That choice demands an explanation.

When leaders reject transparency, resist outside review and insist on maintaining control of an office under investigation, the natural and unavoidable question is not whether they intend to raise suspicion, but why they appear so willing to invite it.

And that question is not without foundation.

For years, the Clerk’s Office and the commissioners have been connected through a series of actions that consistently limited public access to information and avoided meaningful scrutiny, including the use of a secret ballot — facilitated through the Clerk’s Office — to fill a legislative vacancy. The News Letter Journal successfully challenged that action in court in order to bring the process into the open, and also uncovered the existence of an unlawful group chat — also orchestrated by the Clerk — in which public business was conducted outside the public’s view.

Those incidents were not isolated. They were accompanied by repeated disputes over access to records, including delays and resistance in providing documents tied to bonding requirements and, more recently, records essential to understanding the discrepancies and certification issues that emerged from the 2024 election — an election that has now become the subject of both criminal prosecution and
civil action.

At the same time, routine transparency declined, as fewer documents were made available to the public online and explanations offered for that reduction failed to withstand even basic scrutiny, confirming the perception that access to information was being restricted deliberately. During a public town hall to discuss financial challenges at the fairgrounds, Commissioner Marty Ertman recently doubled down on Hadlock’s false claims that the amount of financial information the county makes available online was decreased for financial reasons.

These actions form a pattern that cannot be ignored, and continued efforts to prevent outside scrutiny of county records and practices are clearly designed to avoid further revelations of abuse, incompetence or neglect on the part of county officials.

This consistent reluctance to operate in the open and the commissioners’ repeated tendency to limit public visibility into decisions that demand it most is precisely the pattern that makes the commissioners’ current course downright alarming.

This is no longer about a single official or a single election. It is about whether the system itself — the practices, procedures and relationships that have governed the Clerk’s Office for years — can be trusted to examine its own conduct and provide a full and honest accounting to the public.

There is no reasonable basis to believe that it can.

Staff members within the office may have acted in good faith, or they may not have, but what is beyond dispute is that they were trained, directed and shaped within a system now under serious legal scrutiny, and that reality alone makes it impossible for an internal appointment to deliver the level of independence required to restore confidence.

Only an outsider — someone with no ties to the existing structure and no stake in preserving it — can credibly undertake the work that now needs to be done, including a thorough review of election procedures, records management practices and compliance with open government laws, followed by a full and transparent accounting to the public.

Anything less will leave too many questions unanswered, but instead of seeking those answers, the commissioners’ recent actions are only raising more questions.

Why were efforts to advance prosecution slowed?

Why were independent nominees rejected?

Why is there such a strong insistence on maintaining internal control of an office that should, by all appearances, be opened to independent review?

Each of those questions points to the same underlying concern: that transparency is being resisted not because it is unnecessary, but because it may reveal more than some are prepared to confront — that there may have been more crimes committed, and that others were complicit in at least some of them.
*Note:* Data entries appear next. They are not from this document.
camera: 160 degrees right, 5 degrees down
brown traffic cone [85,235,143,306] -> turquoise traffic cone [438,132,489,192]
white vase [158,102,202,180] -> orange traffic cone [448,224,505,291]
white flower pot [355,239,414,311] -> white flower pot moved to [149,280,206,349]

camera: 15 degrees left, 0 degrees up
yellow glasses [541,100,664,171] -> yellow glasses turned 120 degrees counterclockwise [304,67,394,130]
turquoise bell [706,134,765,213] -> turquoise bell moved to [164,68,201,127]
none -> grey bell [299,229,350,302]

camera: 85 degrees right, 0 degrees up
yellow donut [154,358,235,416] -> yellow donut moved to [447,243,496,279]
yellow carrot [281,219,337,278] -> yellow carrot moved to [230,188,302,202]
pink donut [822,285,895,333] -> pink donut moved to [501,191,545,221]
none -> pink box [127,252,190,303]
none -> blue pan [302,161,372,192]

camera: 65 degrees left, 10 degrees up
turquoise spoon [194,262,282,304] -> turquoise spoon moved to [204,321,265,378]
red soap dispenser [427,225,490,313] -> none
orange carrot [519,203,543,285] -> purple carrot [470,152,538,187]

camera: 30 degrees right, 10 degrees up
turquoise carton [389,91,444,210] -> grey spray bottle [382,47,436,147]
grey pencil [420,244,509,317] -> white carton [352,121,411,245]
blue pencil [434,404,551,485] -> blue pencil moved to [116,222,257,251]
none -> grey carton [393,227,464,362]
The path forward is not complicated, but it is uncomfortable, and that’s why county leaders continue to avoid it.

Weston County residents deserve to know, and it is disgraceful that instead of meeting scrutiny with openness, the commissioners are offering further resistance. Instead of responding to crisis with accountability, they are instead exercising control. We encourage citizens to help their elected leaders understand that trust is restored not by managing perception but by exposing the truth. 

The commissioners should appoint an outsider, and they should empower that individual to review the office fully, operate transparently and report findings openly, without limitation or interference. It is time to stop protecting the system, and start restoring the public’s confidence in it.

Until that happens, the cloud over Weston County government will remain, and the question that now follows every decision will continue to grow louder:

Who, exactly, is being protected — and from what?